DATA UNDER STUDY.
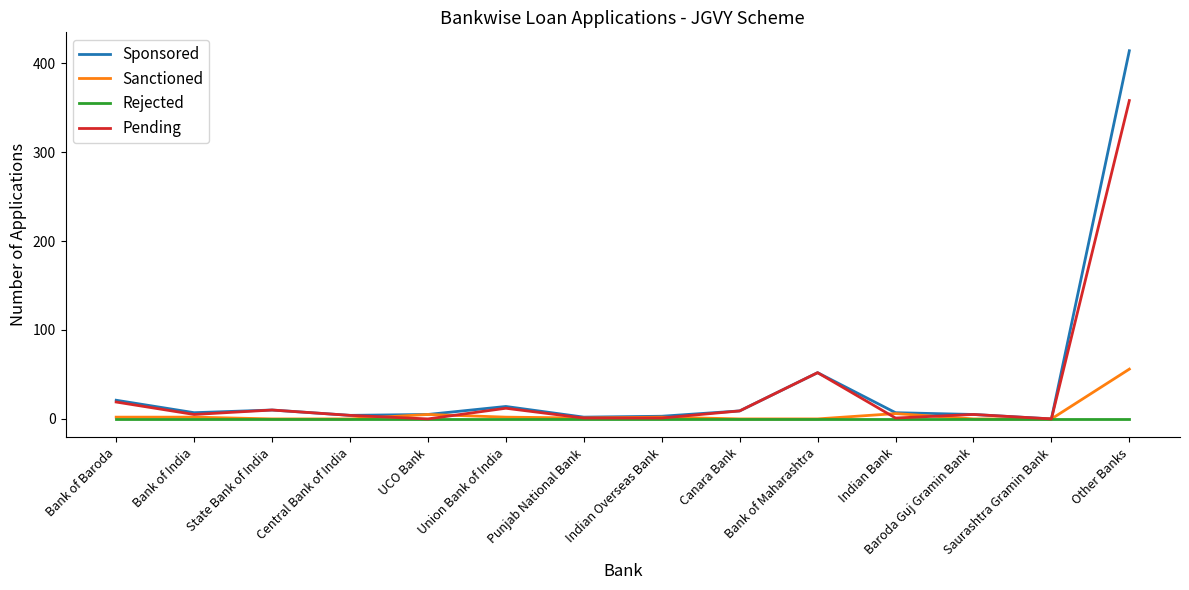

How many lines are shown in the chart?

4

---

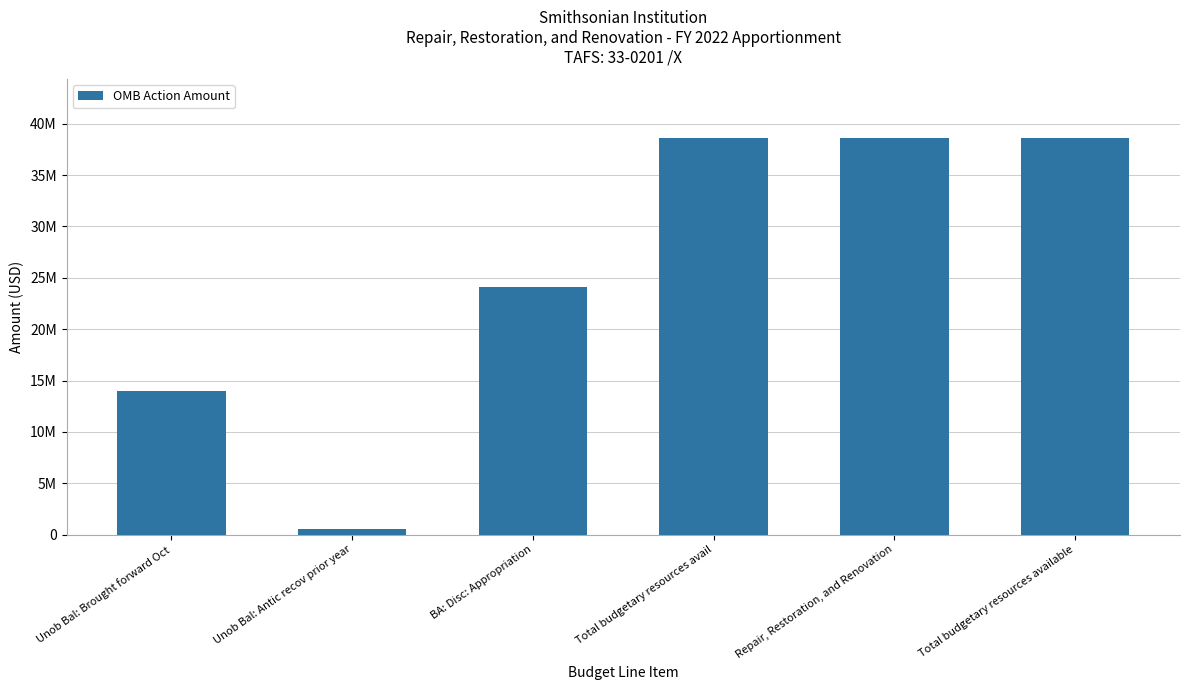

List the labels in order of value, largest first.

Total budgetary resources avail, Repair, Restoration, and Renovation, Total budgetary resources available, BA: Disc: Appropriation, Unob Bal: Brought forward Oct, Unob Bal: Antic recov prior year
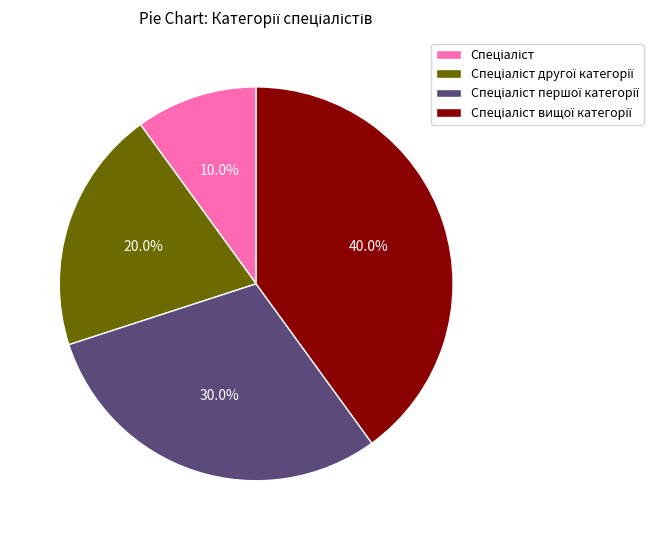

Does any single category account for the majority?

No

WHAT THE TASK REQUIRES. Report, copied in full, every line of the data above that contains the string "Unob". Case counts.

YOUR SOLUTION.
Total budgetary resources avail, Repair, Restoration, and Renovation, Total budgetary resources available, BA: Disc: Appropriation, Unob Bal: Brought forward Oct, Unob Bal: Antic recov prior year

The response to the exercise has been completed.